Task details — Across the records that follow, how many lines contain the string "verwendet"? Answer with the number only.

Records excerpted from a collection
..............................

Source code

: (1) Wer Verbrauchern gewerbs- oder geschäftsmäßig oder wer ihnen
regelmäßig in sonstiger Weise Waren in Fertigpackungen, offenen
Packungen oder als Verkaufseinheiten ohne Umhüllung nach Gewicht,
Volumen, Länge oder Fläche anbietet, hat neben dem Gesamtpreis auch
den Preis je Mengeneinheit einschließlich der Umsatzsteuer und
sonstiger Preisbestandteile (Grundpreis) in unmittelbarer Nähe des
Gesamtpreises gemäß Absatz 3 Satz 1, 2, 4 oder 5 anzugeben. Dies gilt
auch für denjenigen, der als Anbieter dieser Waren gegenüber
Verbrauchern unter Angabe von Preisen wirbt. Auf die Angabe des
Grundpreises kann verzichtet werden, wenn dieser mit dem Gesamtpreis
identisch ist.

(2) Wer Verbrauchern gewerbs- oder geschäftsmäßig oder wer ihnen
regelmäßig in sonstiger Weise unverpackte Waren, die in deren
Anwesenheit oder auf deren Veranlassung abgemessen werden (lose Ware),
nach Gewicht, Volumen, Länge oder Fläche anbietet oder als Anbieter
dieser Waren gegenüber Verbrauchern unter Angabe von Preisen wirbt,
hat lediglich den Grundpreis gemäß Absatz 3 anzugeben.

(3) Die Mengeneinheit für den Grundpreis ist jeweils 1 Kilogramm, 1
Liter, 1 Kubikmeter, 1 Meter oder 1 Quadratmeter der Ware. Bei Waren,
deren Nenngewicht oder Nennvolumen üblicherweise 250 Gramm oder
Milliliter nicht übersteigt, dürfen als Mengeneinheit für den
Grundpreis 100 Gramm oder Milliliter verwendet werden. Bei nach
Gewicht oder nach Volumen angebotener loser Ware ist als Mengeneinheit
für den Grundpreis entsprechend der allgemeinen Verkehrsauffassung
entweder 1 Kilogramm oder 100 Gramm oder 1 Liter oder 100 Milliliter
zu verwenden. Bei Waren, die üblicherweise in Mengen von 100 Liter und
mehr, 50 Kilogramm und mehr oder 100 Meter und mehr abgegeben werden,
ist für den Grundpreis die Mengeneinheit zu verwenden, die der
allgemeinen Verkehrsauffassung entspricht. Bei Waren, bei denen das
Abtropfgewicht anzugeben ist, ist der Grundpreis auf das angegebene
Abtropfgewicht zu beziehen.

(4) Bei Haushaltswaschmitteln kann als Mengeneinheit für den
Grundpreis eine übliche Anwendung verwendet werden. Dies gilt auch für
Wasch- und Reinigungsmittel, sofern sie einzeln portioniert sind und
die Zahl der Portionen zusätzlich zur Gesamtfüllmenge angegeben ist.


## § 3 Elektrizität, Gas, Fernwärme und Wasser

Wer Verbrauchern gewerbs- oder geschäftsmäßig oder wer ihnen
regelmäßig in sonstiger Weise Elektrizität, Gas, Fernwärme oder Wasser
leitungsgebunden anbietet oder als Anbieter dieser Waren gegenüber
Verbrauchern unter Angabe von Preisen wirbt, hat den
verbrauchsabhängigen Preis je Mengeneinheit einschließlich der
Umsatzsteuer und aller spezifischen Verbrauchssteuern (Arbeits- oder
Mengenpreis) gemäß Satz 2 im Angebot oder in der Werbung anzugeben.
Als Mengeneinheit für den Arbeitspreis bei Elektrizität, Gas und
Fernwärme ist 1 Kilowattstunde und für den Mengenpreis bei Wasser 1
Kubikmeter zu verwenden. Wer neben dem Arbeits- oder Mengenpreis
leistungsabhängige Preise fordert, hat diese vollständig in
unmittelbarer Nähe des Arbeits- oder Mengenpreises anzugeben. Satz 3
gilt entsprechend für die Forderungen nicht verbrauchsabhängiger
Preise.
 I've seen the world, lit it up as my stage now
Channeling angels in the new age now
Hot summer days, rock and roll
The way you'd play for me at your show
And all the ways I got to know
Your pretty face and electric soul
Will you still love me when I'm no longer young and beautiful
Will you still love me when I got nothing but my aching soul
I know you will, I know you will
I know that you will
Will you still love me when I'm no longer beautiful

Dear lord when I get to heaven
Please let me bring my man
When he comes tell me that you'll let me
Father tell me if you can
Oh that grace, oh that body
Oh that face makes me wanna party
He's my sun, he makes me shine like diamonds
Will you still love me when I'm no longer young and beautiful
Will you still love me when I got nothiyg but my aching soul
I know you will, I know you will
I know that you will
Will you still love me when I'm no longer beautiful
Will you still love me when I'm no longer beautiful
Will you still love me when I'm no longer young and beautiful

..............................

Result for this exercise — 2